Security models Flashcards
Trusted Computing Base (TCB)
hardware, software and controls that work together to enforce security policies.
Reference Montitor
Part of TCP verifies all access between subjects and objects.
State Machine Model
System that is always secure regardless of what state it’s in
information flow model
based on controlling flow of information between different levels of security
Noninterference model
Concerned with preventing subjects at higher security level interfering with a subject at a lower level.
Take-grant model
Controls how rights can be passed from one subject to another or to an object. Uses a directed graph visualize this.
Includes following rights:
Take
Grant
Create
Delete
Access control matrix
Table of subjects and objects showing what each subject can do to each object. Each column is an access control list showing for a given object. Each row is a subject.
Bell-LaPadula Model
Designed to support DoD multi-level security policies. Focused only on confidentiality. Also lattice based. Also based on the state machine model. Also a type of mandatory access control.
Simple Security Property: No read up.
Star Property: No write down
Biba model
Focused on integrity and not confidentiality. Multilevel model built on information flow model. Opposite of the Bell-LaPadula Model.
Simple Security Property: No read down
Star Property: No write up
Clark-Wilson Model
Uses a security triplet: Subject/Program/object. It enforces segregation of duties and is commonly used in commercial applications. Mostly focused on data integrity but can also cover confidentiality. Uses following items:
Constrained data items
Unconstrained data item
Integrity Verification Procedure
Transformation Procedure
Brewer Nash Model
Used with databases. Dynamically changes access based on previous actions.
Goguen–Meseguer Model
An integrity model. The basis for noninterference models.
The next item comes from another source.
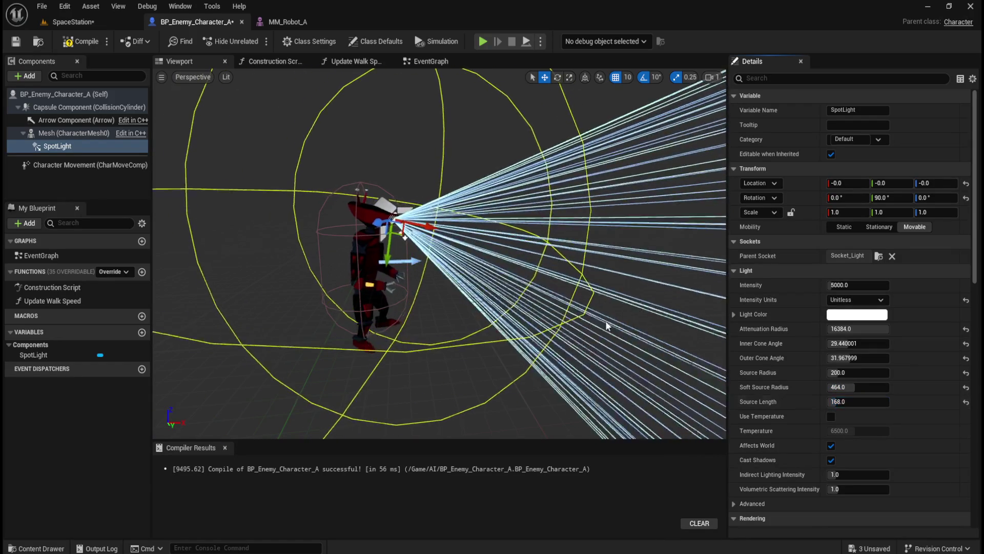
left_click(97, 22)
Based on creating domain or set of objects a subject can access. Subjects are grouped by domain. Similar subjects are grouped into domains. Domains can’t interfere with each other.
Sutherland Model
Integrity model. Uses noninterference to enforce integrity. I defines sets of secure systems states.
Graham–Denning Model
Focuses on the secure creation of subjects and objects using 8 protection rules. Securely create/delete subjects and objects. Securely provide read, grant, delete and transfer rights.
Harrison–Ruzzo–Ullman Model
focuses on the assignment of object access rights to subjects as well as the resilience of those assigned rights. It is an extension of the Graham–Denning model.